The site of the church is the location of an 1866 battle between two different religious factions of Ngāti Porou, Christian and Pai Marire.

Sir Apirana Turupa Ngata, a proponent of traditional Māori arts and craft, was the main supporter for the construction of St Mary's Church as a war memorial to fallen soldiers.

The foundation stone was laid in 1924 and construction was finished in 1926. The church was consecrated on 16 February 1926. Around 5,000 attended the opening including the Prime Minister Gordon Coates and Governor-General Sir Charles Fergusson. The Bishop of Waiapu, William Walmsley Sedgwick, conducted the ceremony. During the ceremony Fergusson unveiled a marble statue of a soldier above the church.

Sir Apirana Turupa Ngata oversaw the design of the church and supervised the weaving of tukutuku panels and painting of kōwhaiwhai designs. He ensured no modern designs were used. Much of the carving was done by Hone Ngatoto, a local carver.

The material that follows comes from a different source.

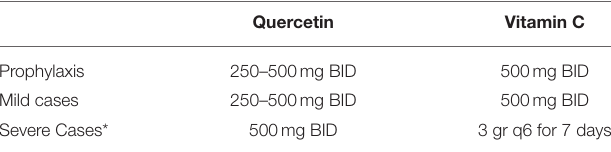
TABLE 1 | Proposed multi-drug approach for either the prophylaxis for high risk population, and treatment of mild and severe cases. Quercetin Vitamin C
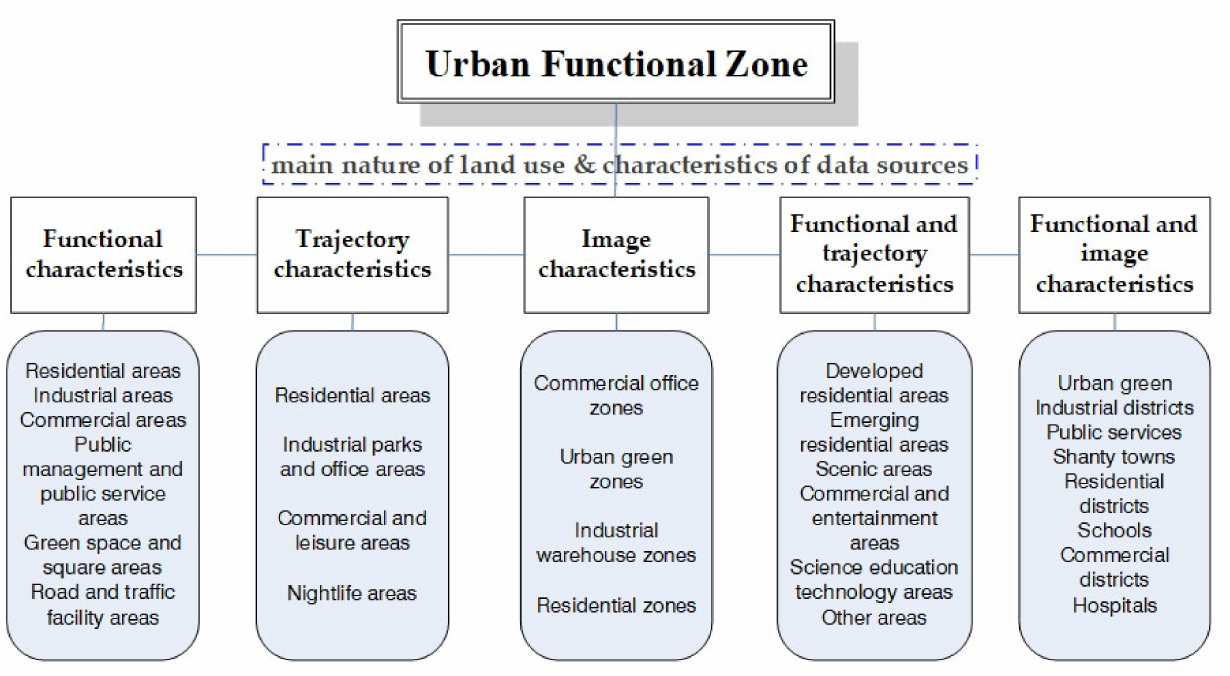
Figure 7. The classification of urban functional zones based on the main nature of land use and data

A memorial obelisk to Ngata was constructed near the church following his death. It was unveiled by Prime Minister Sidney Holland on 13 July 1952. The inscription states:
their deep affection for him; the vine which bound together the churches and tribes of the Maori people; the pillar of Maori traditions and the guiding star of his people.

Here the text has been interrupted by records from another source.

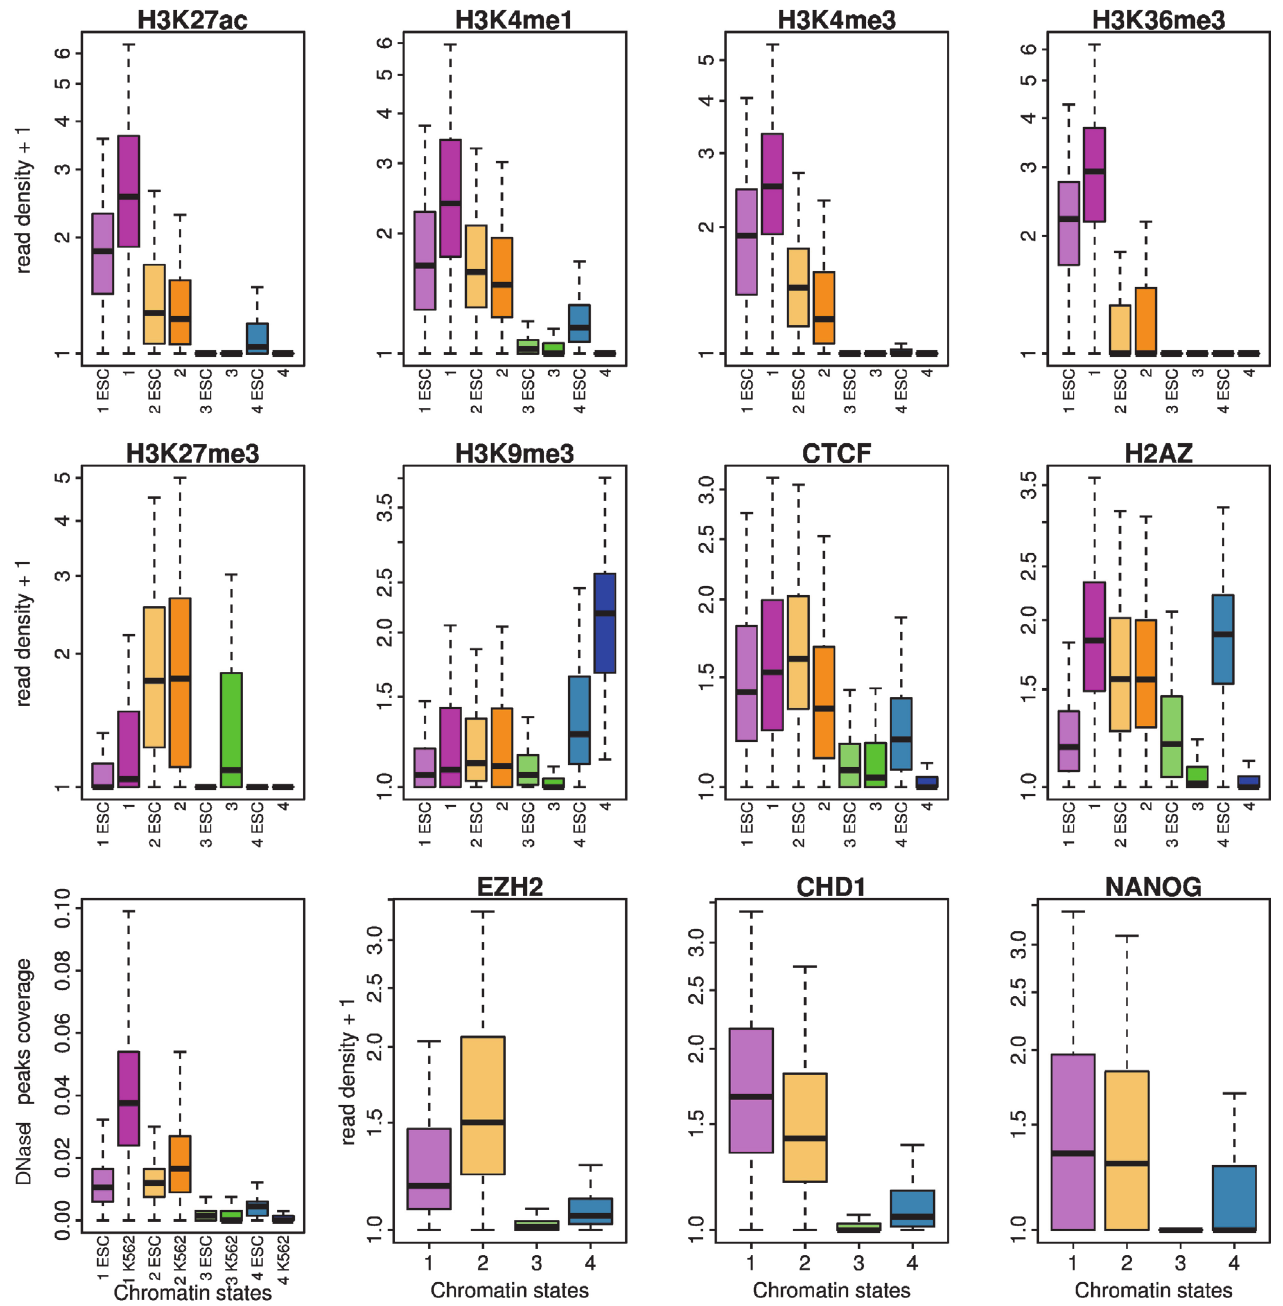
Figure 2. (First two rows) Repartition of epigenetic marks in the four prevalent chromatin states of H1hesc cell line: EC1 (light pink), EC2 (light orange), EC3 (light green), EC4 (light blue) and of differentiated cell lines: C1 (pink), C2 (orange), C3 (green), C4 (blue). Boxplots of the decimal logarithm of histone mark ChiP-seq read density in 100 kb non-overlapping windows per chromatin state. (Third row) Boxplots of the coverage of DNase1 hypersentive peaks in 100 kb non-overlapping windows per chromatin state in H1hesc and K562 cell lines and the decimal logarithm of EZH2, CHD1 and NANOG ChiP-seq read density in 100 kb non-overlapping windows per chromatin state in H1hesc cell lines. Same color coding as above.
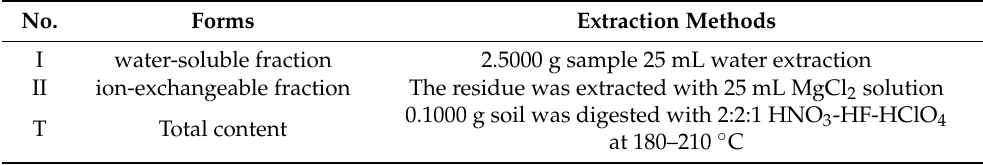
Table 2. Methods used to process soil samples in the current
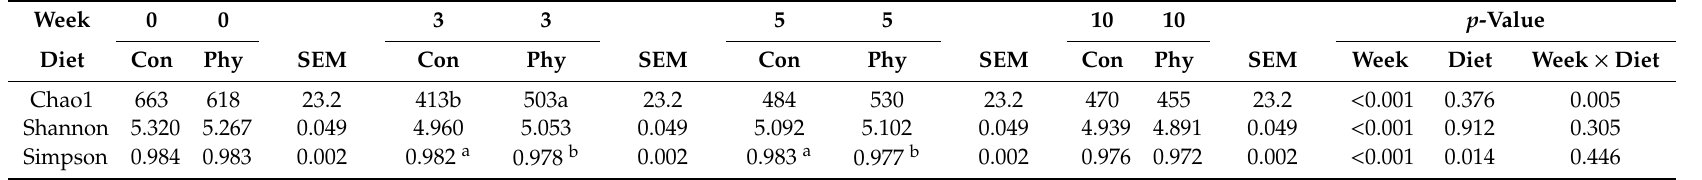
Table 4. Alpha diversity metrices in feces of pigs fed diets with or without phytase supplementation 1 .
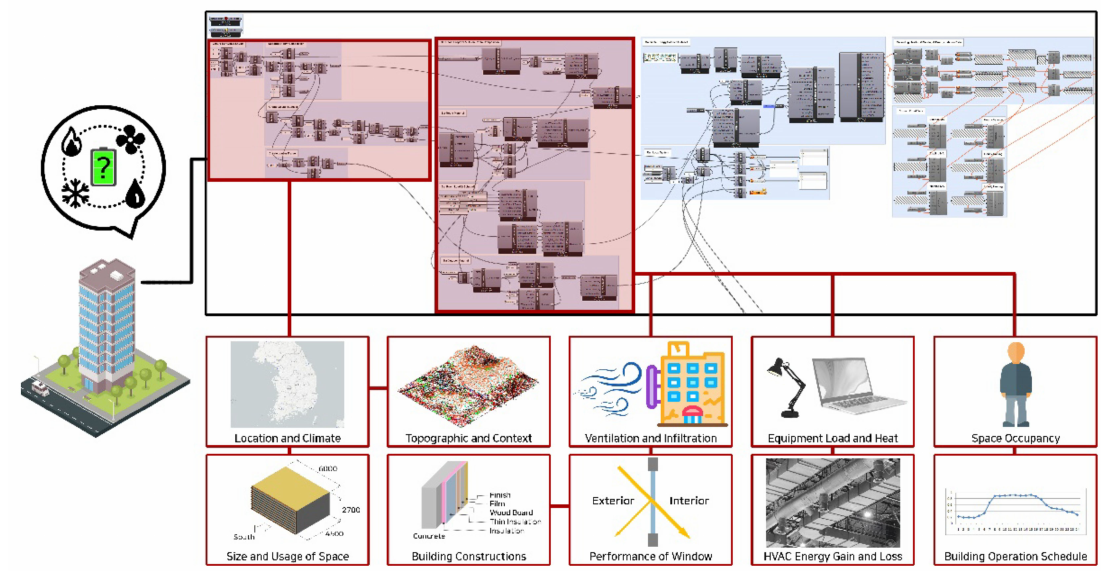
Figure 3. Factors influencing the calculation of heating and cooling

Restoration and conservation works were carried out in 1989 and 2001–2002.

==Significance==
Heritage New Zealand states that the church holds "great spiritual and historical significance" for Ngati Porou. The church also commemorates Taumata-a-Kura, who brought Christianity to Waiapu. Taumata-a-Kura was taken as a slave by Ngāpuhi raiders to the Bay of Islands. He managed to escape and sought refuge with missionaries. After returning home to Waiapu he spread Christianity to Ngati Porou. The church was built as a war memorial to local Māori soldiers who died during the First World War.

Although the church is not a cathedral it is sometimes referred to as the cathedral of Ngāti Porou. The church is well regarded due to its beauty.